Rússia presente na canonização de São Josemaria

Alexander Zorin, poeta, ortodoxo da Rússia relata como foi a cerimônia da canonização do fundador do Opus Dei em Roma.

A capacidade da praça situada diante da basílica de São Pedro é de 300 000 pessoas. Contudo, hoje estarão mais de 400.000. Metade delas devem ser rapazes e raparigas que rondam os vinte anos. A canonização de Josemaria Escrivá atraiu a Roma pessoas de todo o mundo. Os voluntários – cerca de 1800 jovens, italianos e de outras muitas proveniências – estão para dar uma ajuda onde for preciso. Agora, entre o fluxo e o refluxo da multidão, encaminham a enchente como capitães experimentados. Têm os seus postos de trabalho no aeroporto, nas ruas, na Praça de São Pedro.

Os carabinieri, formais e corteses ao mesmo tempo, cortam ao trânsito as zonas próximas da basílica. As cadeiras de rodas têm via livre e agrupam-se em número incontável à roda da colonnata, muito próximo do altar. Uma dessas cadeiras leva um sacerdote que há trinta anos sofreu um acidente de viação e ficou paralítico desde essa altura. A lesão não o impede de servir como pastor, de ajudar as pessoas, de celebrar a Missa diariamente...

O sol brilha já sobre a cúpula da basílica, sobre a tapeçaria com a efígie de Josemaria Escrivá e sobre a cruz lá em cima no alto do obelisco. A Praça de São Pedro, fresca e espaçosa como o vale de uma montanha, começa a encher-se lentamente de peregrinos.

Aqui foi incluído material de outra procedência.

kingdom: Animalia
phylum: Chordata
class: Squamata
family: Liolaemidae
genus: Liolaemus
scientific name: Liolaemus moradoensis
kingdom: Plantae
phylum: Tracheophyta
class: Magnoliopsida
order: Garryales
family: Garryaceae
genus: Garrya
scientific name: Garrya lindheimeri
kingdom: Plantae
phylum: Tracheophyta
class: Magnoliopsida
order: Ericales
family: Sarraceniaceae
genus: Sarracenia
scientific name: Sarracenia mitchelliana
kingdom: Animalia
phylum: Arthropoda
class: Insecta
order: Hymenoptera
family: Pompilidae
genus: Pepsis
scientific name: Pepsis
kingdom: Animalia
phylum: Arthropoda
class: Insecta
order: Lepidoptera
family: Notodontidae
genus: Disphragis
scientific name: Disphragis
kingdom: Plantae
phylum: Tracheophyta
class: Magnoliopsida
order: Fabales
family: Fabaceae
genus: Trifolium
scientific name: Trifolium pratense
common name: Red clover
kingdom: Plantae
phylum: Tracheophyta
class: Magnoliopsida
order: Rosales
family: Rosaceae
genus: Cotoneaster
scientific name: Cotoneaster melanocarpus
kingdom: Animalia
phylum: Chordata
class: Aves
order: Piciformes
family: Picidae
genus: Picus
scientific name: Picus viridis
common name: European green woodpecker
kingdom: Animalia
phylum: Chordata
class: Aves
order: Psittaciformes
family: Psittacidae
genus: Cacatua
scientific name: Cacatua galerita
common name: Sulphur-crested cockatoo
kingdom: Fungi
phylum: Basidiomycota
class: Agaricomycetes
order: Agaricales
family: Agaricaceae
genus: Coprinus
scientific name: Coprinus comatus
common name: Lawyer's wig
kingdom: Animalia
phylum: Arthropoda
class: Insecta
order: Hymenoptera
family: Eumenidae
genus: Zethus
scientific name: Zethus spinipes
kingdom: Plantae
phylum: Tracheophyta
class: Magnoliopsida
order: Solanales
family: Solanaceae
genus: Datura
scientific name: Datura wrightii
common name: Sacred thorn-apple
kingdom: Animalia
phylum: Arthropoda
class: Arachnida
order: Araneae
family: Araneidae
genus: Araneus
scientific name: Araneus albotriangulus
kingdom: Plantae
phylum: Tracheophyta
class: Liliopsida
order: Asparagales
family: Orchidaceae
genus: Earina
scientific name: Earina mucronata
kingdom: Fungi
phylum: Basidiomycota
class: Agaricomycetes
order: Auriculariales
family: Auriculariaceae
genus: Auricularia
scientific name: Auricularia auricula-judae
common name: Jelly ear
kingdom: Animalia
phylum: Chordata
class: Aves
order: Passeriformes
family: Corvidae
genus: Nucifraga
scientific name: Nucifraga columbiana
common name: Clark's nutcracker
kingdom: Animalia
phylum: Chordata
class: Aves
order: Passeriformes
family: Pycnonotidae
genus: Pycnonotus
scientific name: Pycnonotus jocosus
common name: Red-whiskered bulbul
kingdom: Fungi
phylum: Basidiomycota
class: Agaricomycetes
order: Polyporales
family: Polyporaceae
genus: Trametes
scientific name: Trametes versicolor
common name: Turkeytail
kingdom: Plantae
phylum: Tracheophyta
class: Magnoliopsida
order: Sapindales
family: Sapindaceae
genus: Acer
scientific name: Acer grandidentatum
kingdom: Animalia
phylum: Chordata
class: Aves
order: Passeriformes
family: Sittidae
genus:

Tive a sensação de que sobre a colonnata se erguiam ramos com forma de arbusto, como costuma ser frequente encontrar no centro de Roma: sobre o asfalto e calçadas, zonas com vegetação exuberante de canteiros e floreiras. Mas, observando com atenção, dei-me conta de que não eram plantas, mas sim jornalistas com equipamentos eletrônicos que pareciam ramos.

Atrás de mim estavam sentadas duas senhoras de idade com aspecto de donas de casa. Pelos vistos, alguém lhes disse que éramos russos. De sobrolho erguido e gesticulando animadamente, disseram: “Estamos a rezar pela difusão dos escritos de Josemaria Escrivá na Rússia”.

Mesmo à minha frente, estava um nigeriano de grande estatura. Perguntei-lhe: “São muitos?” “Sim, oitocentos”. E apontando para os do seu grupo, disse: “Estamos ali”. De qualquer forma, as suas costas não constituíram estorvo algum, pois os écrans gigantes localizados em diversos pontos da praça permitiam a toda a gente ver o que se passava.

À frente do altar central, os degraus de mármore branco estão decorados com flores – oferta de um floricultor latino-americano – dispostas de modo amplo e colorido formando folhas de palmeira.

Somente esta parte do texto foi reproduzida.